_EXTRACTED MATERIAL_
= = = = =

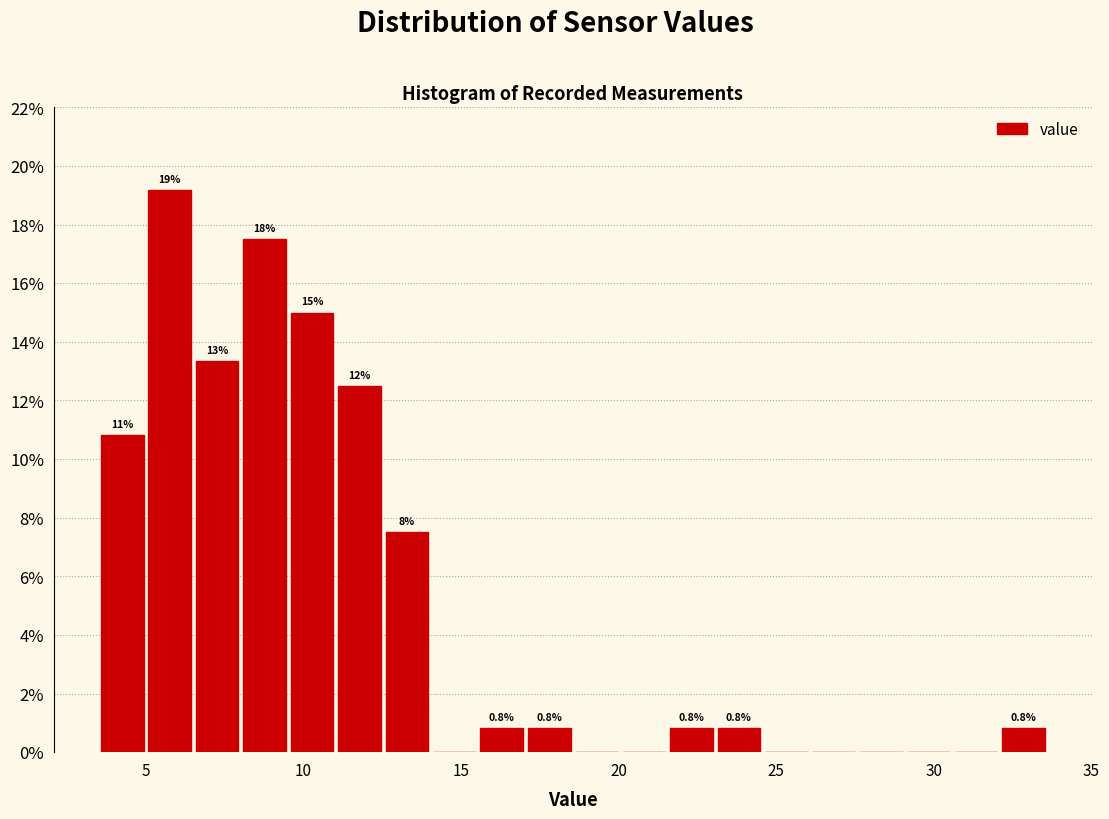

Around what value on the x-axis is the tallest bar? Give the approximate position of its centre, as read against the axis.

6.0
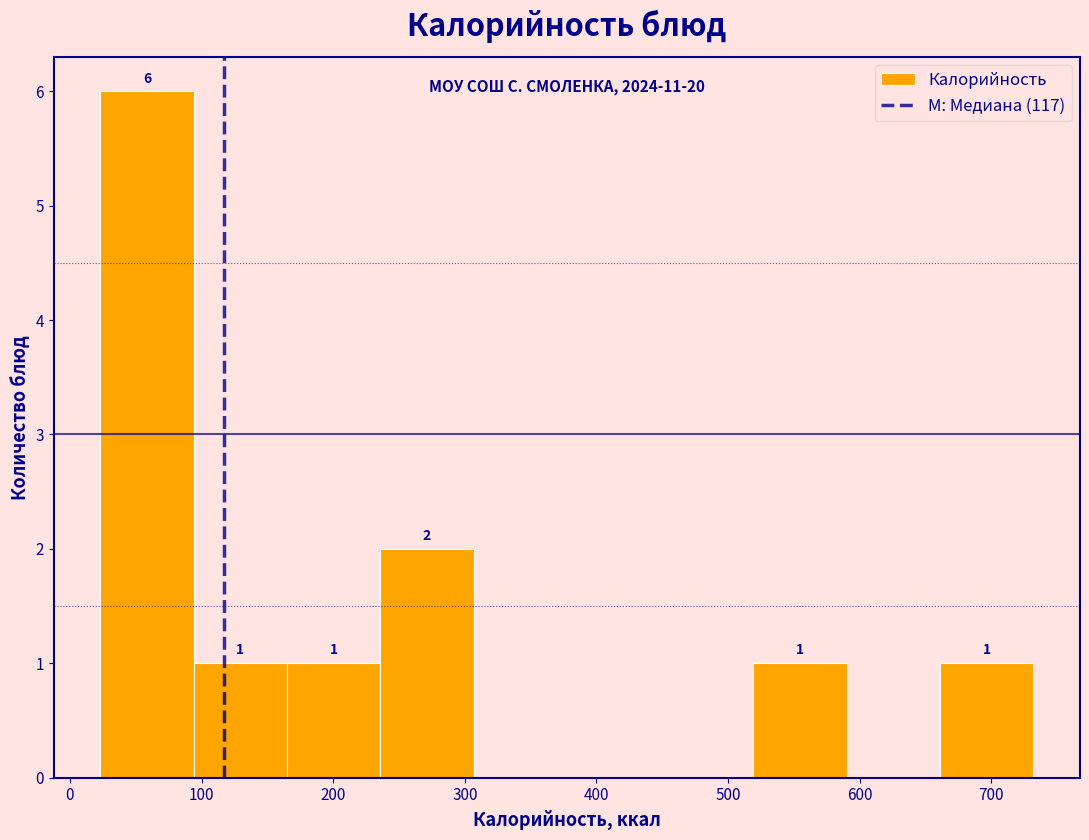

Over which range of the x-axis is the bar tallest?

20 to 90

= = = = =

_TASK PROMPT_
Copy every one of the rows above word for word, leaving out the pictures.

_SOLUTION FOR THIS EXERCISE_
Around what value on the x-axis is the tallest bar? Give the approximate position of its centre, as read against the axis.

6.0

Over which range of the x-axis is the bar tallest?

20 to 90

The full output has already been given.